En 1816, au mois de janvier, Arnault, banni, quitta la France, et nous le conduisîmes jusqu’au Bourget[1], qui était pour ainsi dire alors la limite du royaume ; le reste étant, de ce côté-là, placé sous l’occupation étrangère. Le soir, dans une chambre d’auberge, à table avec un jeune officier de gendarmerie chargé de veiller sur cette frontière, et qui déplorait les malheurs de la patrie, je chantai au pauvre proscrit la chansons des Oiseaux, tristes adieux, suivis d’adieux plus tristes encore. Cette chanson fut sur le point de me faire perdre la petite place que je devais à Arnault. La sienne fut donnée à M. Petitot, homme de lettres[2], devenu dévot et légitimiste ; mais

  1. À une lieue de Paris, au delà de la Villette, sur la route de Flandre.

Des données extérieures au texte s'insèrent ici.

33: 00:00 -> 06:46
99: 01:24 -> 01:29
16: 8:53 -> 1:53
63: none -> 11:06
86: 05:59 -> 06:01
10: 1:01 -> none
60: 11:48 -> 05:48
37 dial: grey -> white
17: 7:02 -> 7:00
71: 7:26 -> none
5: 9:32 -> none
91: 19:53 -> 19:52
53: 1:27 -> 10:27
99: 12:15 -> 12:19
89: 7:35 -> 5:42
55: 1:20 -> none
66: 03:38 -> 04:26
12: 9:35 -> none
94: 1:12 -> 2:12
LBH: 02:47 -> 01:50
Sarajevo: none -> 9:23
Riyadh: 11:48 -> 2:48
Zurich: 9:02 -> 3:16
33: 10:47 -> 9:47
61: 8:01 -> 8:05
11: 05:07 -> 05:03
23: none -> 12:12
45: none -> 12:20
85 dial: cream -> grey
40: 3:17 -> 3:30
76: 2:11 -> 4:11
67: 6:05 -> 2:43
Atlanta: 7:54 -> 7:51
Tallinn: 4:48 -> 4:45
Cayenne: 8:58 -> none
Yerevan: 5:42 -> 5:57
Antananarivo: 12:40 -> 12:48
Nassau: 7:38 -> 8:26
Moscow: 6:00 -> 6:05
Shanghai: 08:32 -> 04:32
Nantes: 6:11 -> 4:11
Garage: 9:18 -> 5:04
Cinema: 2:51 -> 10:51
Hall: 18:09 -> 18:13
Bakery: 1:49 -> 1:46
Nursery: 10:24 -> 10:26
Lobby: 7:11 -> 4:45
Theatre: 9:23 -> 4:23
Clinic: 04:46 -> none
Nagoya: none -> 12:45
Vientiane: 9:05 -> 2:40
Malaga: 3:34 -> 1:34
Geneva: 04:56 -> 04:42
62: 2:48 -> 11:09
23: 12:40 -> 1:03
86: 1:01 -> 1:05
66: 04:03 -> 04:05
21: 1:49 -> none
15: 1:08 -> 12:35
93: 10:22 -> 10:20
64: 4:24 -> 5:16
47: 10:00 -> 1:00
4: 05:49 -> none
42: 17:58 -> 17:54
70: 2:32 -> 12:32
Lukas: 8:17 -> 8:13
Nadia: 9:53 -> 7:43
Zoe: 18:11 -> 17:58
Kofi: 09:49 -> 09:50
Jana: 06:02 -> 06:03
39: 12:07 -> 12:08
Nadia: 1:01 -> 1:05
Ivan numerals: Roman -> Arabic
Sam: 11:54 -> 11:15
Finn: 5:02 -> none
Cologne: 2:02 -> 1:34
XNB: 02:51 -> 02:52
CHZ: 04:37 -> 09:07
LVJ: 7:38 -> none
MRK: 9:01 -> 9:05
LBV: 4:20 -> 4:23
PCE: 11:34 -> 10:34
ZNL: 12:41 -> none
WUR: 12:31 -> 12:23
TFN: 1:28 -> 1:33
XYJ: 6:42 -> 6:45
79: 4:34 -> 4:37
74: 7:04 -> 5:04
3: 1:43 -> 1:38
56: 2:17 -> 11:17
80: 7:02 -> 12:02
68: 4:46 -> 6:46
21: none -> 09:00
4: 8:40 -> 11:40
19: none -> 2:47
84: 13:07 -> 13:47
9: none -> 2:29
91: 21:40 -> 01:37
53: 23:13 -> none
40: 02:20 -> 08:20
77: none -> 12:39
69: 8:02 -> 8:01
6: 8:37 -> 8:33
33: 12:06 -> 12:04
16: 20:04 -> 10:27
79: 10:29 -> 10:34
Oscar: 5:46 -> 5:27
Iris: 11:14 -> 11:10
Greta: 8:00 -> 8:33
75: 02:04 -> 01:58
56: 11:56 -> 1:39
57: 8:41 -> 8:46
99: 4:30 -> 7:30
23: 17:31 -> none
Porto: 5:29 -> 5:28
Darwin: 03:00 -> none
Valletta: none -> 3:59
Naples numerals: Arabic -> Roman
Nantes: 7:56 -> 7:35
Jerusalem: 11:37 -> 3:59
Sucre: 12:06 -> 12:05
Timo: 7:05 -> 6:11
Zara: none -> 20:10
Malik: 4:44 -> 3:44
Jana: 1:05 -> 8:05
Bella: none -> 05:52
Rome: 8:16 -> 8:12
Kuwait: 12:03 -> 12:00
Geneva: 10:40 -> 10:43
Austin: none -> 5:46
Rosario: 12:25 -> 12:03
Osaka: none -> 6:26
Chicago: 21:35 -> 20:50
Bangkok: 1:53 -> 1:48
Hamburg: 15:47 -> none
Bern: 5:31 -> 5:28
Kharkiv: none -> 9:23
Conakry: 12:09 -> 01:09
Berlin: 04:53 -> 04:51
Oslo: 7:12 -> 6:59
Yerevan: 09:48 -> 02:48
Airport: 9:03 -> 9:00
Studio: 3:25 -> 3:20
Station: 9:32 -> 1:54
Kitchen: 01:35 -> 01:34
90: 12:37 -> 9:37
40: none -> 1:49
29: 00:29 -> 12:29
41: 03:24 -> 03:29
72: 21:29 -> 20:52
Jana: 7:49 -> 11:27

  2. Petitot (Claude-Bernard) né à Dijon le 30 mars 1772, et mort le 6 avril 1825, avait de bonne heure donné tout son temps à l’étude des lettres. Quand Fontanes fut proscrit, au 18 fructidor, il lui prêta asile, et c’est en reconnaissance de ce service que Fontanes, devenu grand maître de l’Université, le nomma inspecteur général des études. En 1814, il était devenu secrétaire général de l’Université à la place d’Arnault. On lui doit, entre autres ouvrages, le répertoire du Théâtre-Français (1803-1814) en vingt-trois volumes in-8o, avec des suppléments, et la belle collection des Mémoires pour servir à l’histoire de France, qu’il conduisit, aidé par son frère et par M. Montmerqué, jusqu’au quarante-quatrième volume.